Premier League transfer fees poised to break record
By Steve Tongue
LONDON (Reuters) - With one month of the transfer window left remaining, Premier League clubs are poised to push escalating fees closer to another new record this week.
The projected move of France midfielder Paul Pogba from Juventus back to Manchester United for a world record one hundred million pounds ($132.3 million) would take spending by the 20 teams to almost 600m, adding to the 175m recorded by accountancy firm Deloitte in the January window.
Last year was the first in which annual fees reached one billion pounds.
So far this close-season Arsenal -- criticised in the past by many supporters for not spending enough -- have recorded the highest individual outlay by paying 35 million pounds for Swiss midfielder Granit Xhaka.
But Pogba's proposed return to Old Trafford would dwarf that and all other sums in the history of the sport, smashing the world record of 85.3 million pounds that Real Madrid paid for Wales forward Gareth Bale three years ago.
Arsenal manager Arsene Wenger is among those who are bemused by how high fees have risen but still believes there is no longer any limit.
"Since I've been in the sport I always thought it can't go any higher up and I've always been wrong," he told reporters.
"Maybe it will be 200 or 300m, who knows?"
Trevor Francis, the first million-pound player in English football back in 1979, said he was surprised the new world record might be set by a midfield player.
"I really thought if (100m) was paid, it was going to be for a striker who could be a match-winner and probably provide you with 30 goals a season," he told BBC Radio.
"Possibly the only two I thought could command that figure were Cristiano Ronaldo and Lionel Messi because people realise they are exceptional talents that will go down in the history of the game."
BROADCASTING DEAL
With a lucrative new broadcasting deal coming into effect this season and new managers taking over at Chelsea and the two Manchester clubs, it is perhaps not surprising that a spending spree has materialised.
Under Antonio Conte, Italy's head coach at Euro 2016,
Chelsea paid more than 30 million pounds for beach of Marseille's Michy Batshuayi and Leicester City's N'Golo Kante.
The fee for Kante, who helped Leicester become surprise Premier League champions, clearly illustrated football's inflation rate -- a year ago the midlands club paid barely one-sixth as much for him.

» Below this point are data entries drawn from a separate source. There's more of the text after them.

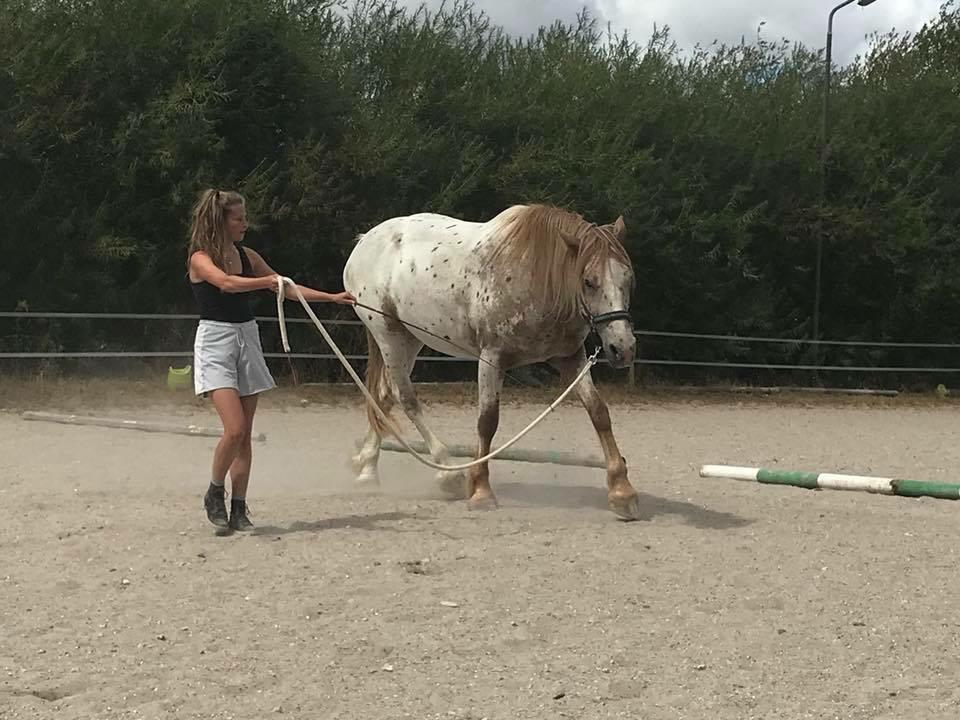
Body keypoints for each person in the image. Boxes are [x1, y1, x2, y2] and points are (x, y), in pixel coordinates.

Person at [186, 188, 355, 533]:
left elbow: (287, 288)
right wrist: (265, 281)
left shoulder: (248, 255)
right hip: (216, 341)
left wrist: (331, 298)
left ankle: (238, 507)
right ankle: (214, 492)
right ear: (221, 221)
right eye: (239, 218)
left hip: (246, 337)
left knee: (245, 434)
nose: (245, 224)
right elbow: (227, 284)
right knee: (233, 429)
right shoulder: (200, 258)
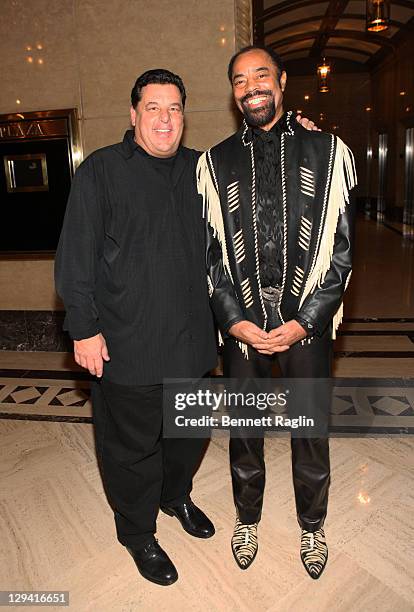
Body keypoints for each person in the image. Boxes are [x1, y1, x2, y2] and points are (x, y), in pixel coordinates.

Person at [197, 45, 356, 579]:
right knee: (245, 427)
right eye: (240, 80)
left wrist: (305, 321)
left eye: (261, 75)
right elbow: (212, 256)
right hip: (241, 324)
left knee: (309, 427)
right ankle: (248, 516)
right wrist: (233, 320)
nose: (251, 87)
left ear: (282, 81)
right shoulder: (214, 163)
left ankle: (312, 524)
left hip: (304, 323)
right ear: (233, 93)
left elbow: (340, 253)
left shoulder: (327, 150)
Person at [54, 69, 218, 587]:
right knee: (132, 450)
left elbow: (259, 179)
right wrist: (83, 329)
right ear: (133, 114)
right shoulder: (102, 170)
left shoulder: (202, 171)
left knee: (188, 436)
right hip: (129, 342)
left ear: (183, 116)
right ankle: (138, 531)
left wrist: (295, 132)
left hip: (194, 341)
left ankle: (175, 497)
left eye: (173, 108)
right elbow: (74, 257)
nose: (164, 118)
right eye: (153, 107)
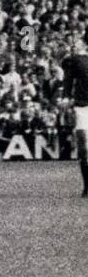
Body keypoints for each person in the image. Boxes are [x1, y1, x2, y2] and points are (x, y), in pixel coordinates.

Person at [59, 35, 88, 197]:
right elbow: (68, 79)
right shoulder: (76, 60)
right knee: (84, 148)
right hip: (82, 107)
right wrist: (65, 96)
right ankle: (87, 187)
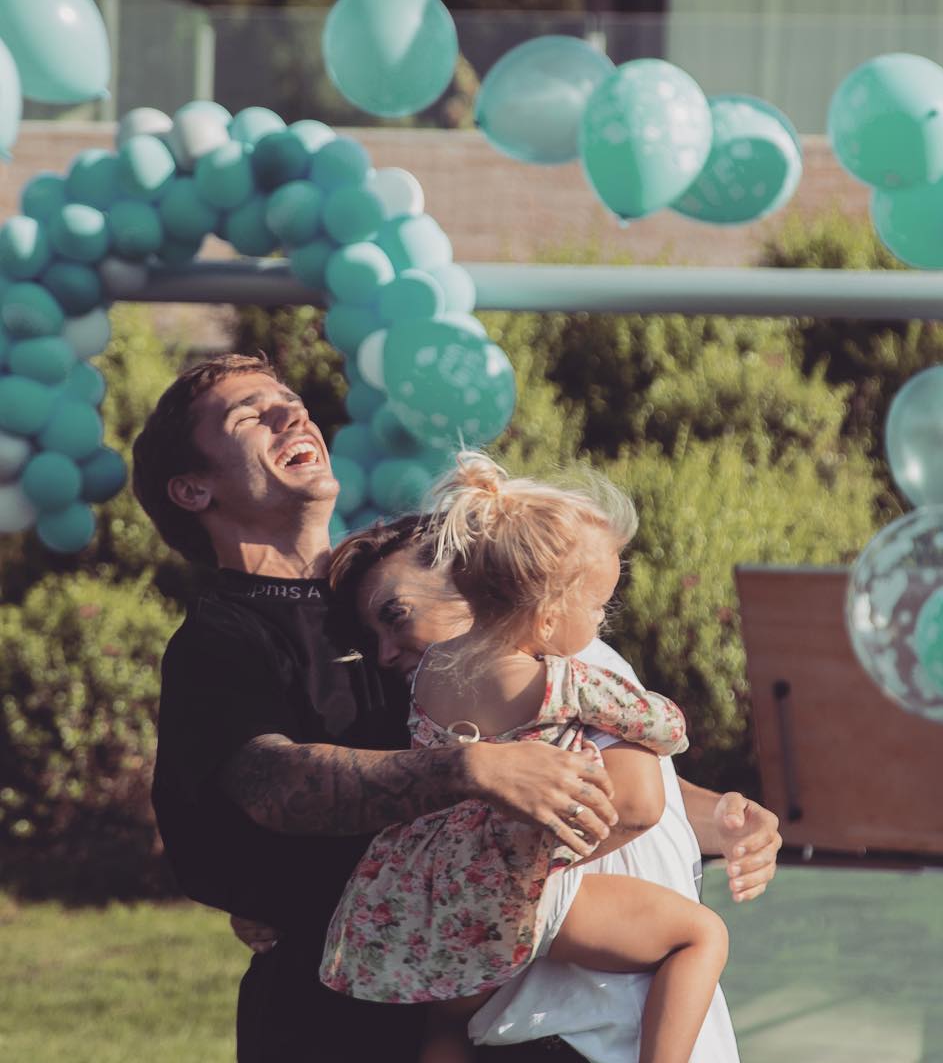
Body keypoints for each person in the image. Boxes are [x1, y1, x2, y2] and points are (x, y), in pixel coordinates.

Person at [132, 353, 779, 1062]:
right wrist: (471, 769)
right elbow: (272, 783)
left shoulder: (400, 587)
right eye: (250, 416)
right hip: (342, 1017)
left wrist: (717, 816)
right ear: (193, 489)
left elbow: (567, 750)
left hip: (528, 1010)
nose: (293, 414)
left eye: (290, 400)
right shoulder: (225, 637)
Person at [319, 453, 729, 1063]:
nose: (600, 621)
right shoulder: (566, 679)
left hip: (446, 894)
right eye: (598, 606)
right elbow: (655, 746)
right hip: (531, 896)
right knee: (701, 935)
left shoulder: (429, 677)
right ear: (549, 611)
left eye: (395, 616)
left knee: (444, 1026)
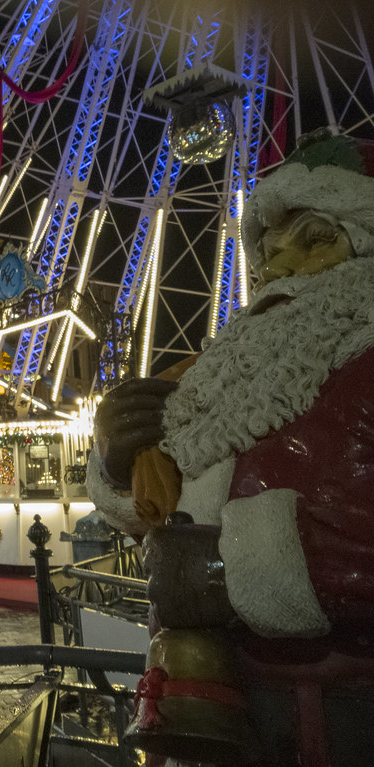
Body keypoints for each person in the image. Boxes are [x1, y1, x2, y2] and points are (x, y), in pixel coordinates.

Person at [89, 130, 374, 765]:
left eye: (315, 242)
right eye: (268, 253)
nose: (281, 269)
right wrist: (119, 453)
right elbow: (151, 506)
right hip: (226, 705)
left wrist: (236, 564)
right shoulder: (221, 371)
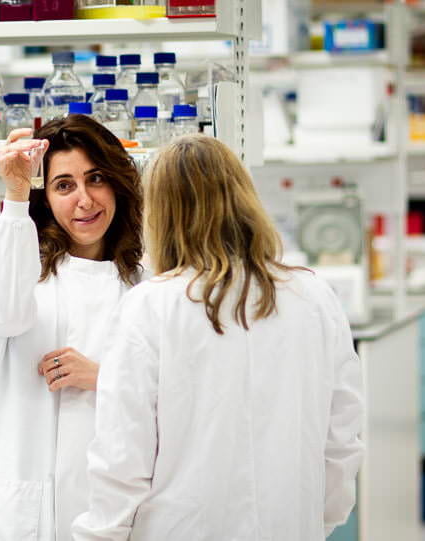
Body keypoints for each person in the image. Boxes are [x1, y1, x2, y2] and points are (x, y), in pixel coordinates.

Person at [72, 135, 365, 540]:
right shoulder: (313, 296)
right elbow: (342, 437)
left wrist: (98, 535)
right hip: (289, 525)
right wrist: (318, 520)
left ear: (160, 214)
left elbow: (122, 457)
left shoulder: (151, 305)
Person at [0, 115, 143, 541]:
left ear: (118, 183)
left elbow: (180, 390)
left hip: (110, 501)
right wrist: (16, 193)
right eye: (63, 185)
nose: (85, 200)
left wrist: (105, 378)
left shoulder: (143, 280)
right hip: (19, 499)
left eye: (96, 179)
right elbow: (2, 315)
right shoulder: (16, 259)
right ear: (45, 196)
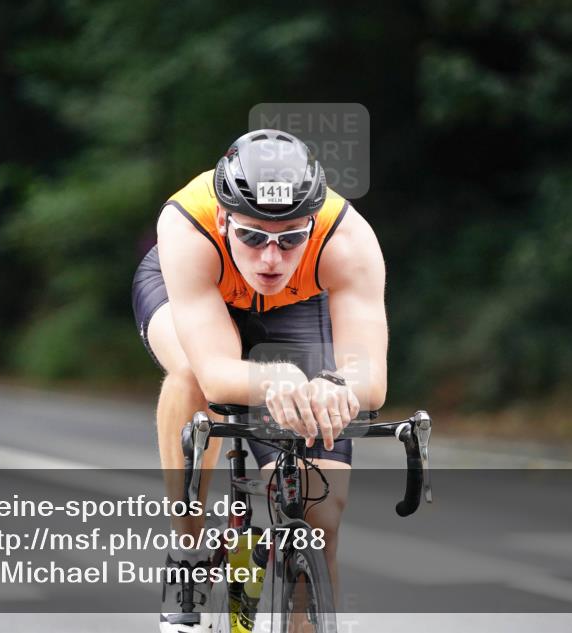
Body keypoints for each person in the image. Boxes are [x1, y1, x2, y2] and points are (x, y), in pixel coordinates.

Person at [132, 129, 387, 632]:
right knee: (189, 376)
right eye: (252, 236)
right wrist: (277, 380)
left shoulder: (348, 240)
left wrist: (334, 388)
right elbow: (216, 373)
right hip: (201, 286)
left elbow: (370, 378)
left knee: (320, 523)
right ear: (226, 219)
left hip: (299, 305)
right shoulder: (189, 224)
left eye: (290, 239)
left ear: (312, 227)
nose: (270, 258)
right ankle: (187, 554)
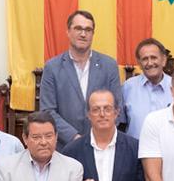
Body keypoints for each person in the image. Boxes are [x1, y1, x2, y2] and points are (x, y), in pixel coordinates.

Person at [40, 10, 125, 148]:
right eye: (78, 29)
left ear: (93, 34)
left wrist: (98, 137)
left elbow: (117, 107)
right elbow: (47, 111)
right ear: (68, 31)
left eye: (88, 30)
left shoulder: (109, 65)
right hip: (65, 148)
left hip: (103, 146)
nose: (83, 34)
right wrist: (74, 138)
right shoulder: (52, 67)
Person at [121, 37, 172, 137]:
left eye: (154, 57)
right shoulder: (128, 87)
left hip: (168, 151)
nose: (150, 63)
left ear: (164, 60)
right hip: (135, 150)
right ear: (139, 63)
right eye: (145, 59)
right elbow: (121, 124)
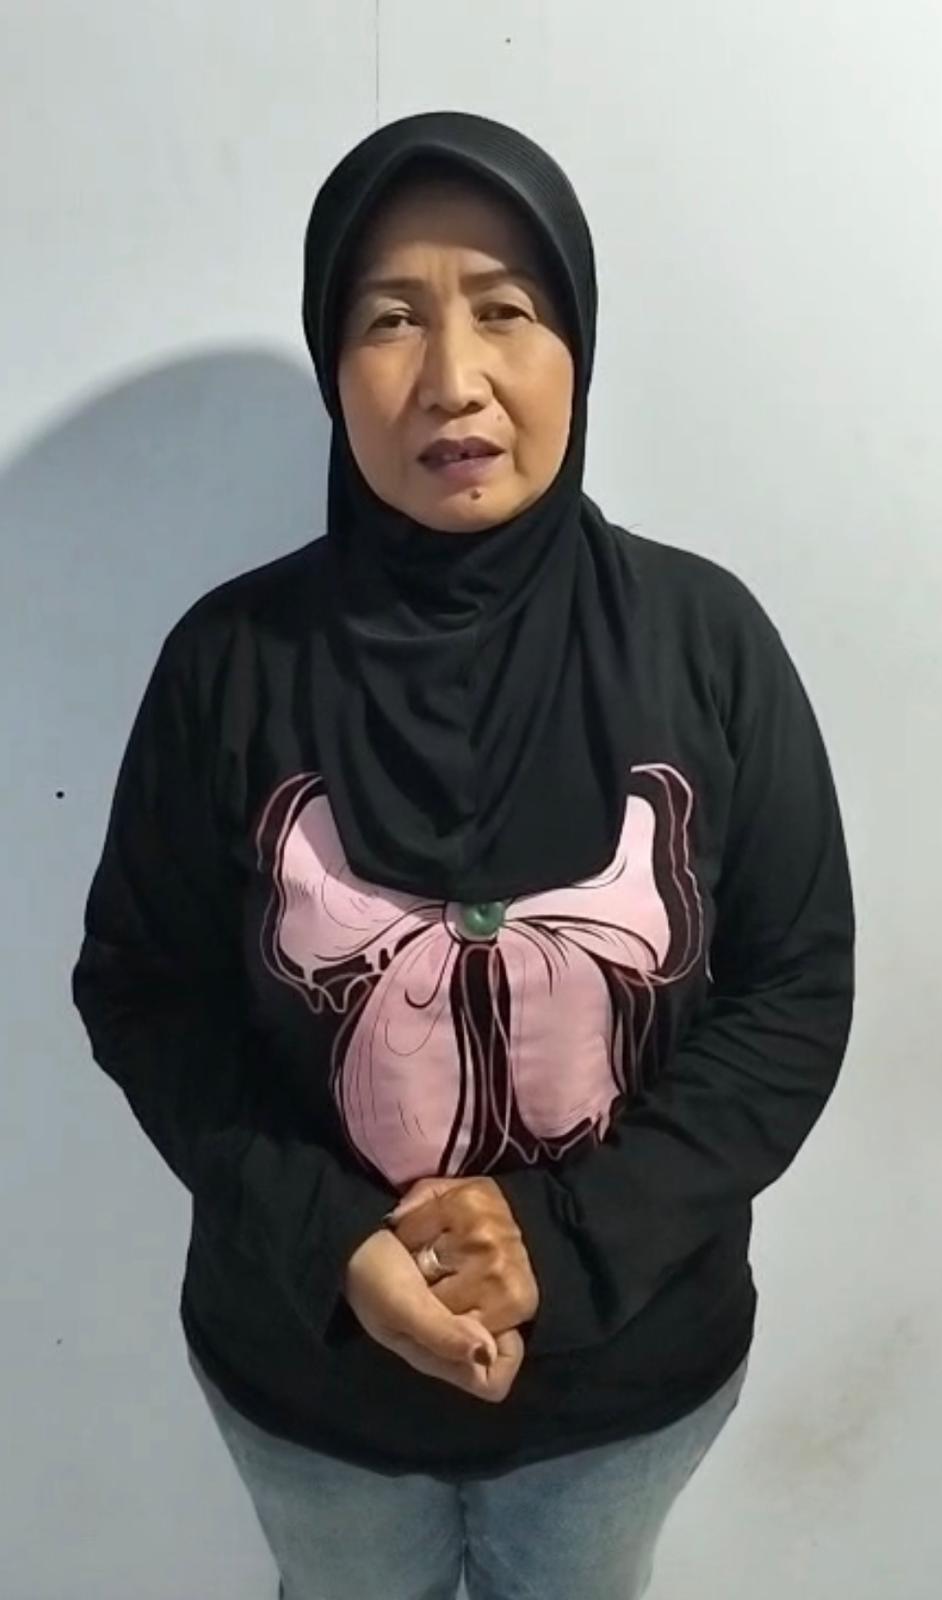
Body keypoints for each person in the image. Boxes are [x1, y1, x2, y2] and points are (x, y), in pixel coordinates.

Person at [72, 110, 855, 1600]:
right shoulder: (229, 662)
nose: (452, 377)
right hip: (309, 1385)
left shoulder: (707, 643)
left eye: (505, 309)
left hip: (626, 1389)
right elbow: (143, 989)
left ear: (577, 345)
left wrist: (566, 1244)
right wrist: (334, 1242)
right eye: (389, 319)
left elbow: (794, 990)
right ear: (333, 363)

Former Chelsea manager Jose Mourinho was always likely to spend big in attempting to revive Manchester United, with Pogba expected to become his fourth major signing.
Ironically, the most exciting of them could be Zlatan Ibrahimovic, who arrived on a free transfer from Paris St Germain and scored a spectacular goal on Saturday four minutes into his debut.
Pep Guardiola, having already spent 35 million pounds at Manchester City, was reported by British media on Sunday to be on the verge of almost doubling that by signing German forward Leroy Sane from Schalke 04.
At the other end of the spectrum, Burnley and managerless Hull City, two of the newly promoted clubs, have hardly begun recruiting.
Once they do over the next 31 days, the amount of money shelled out will only increase.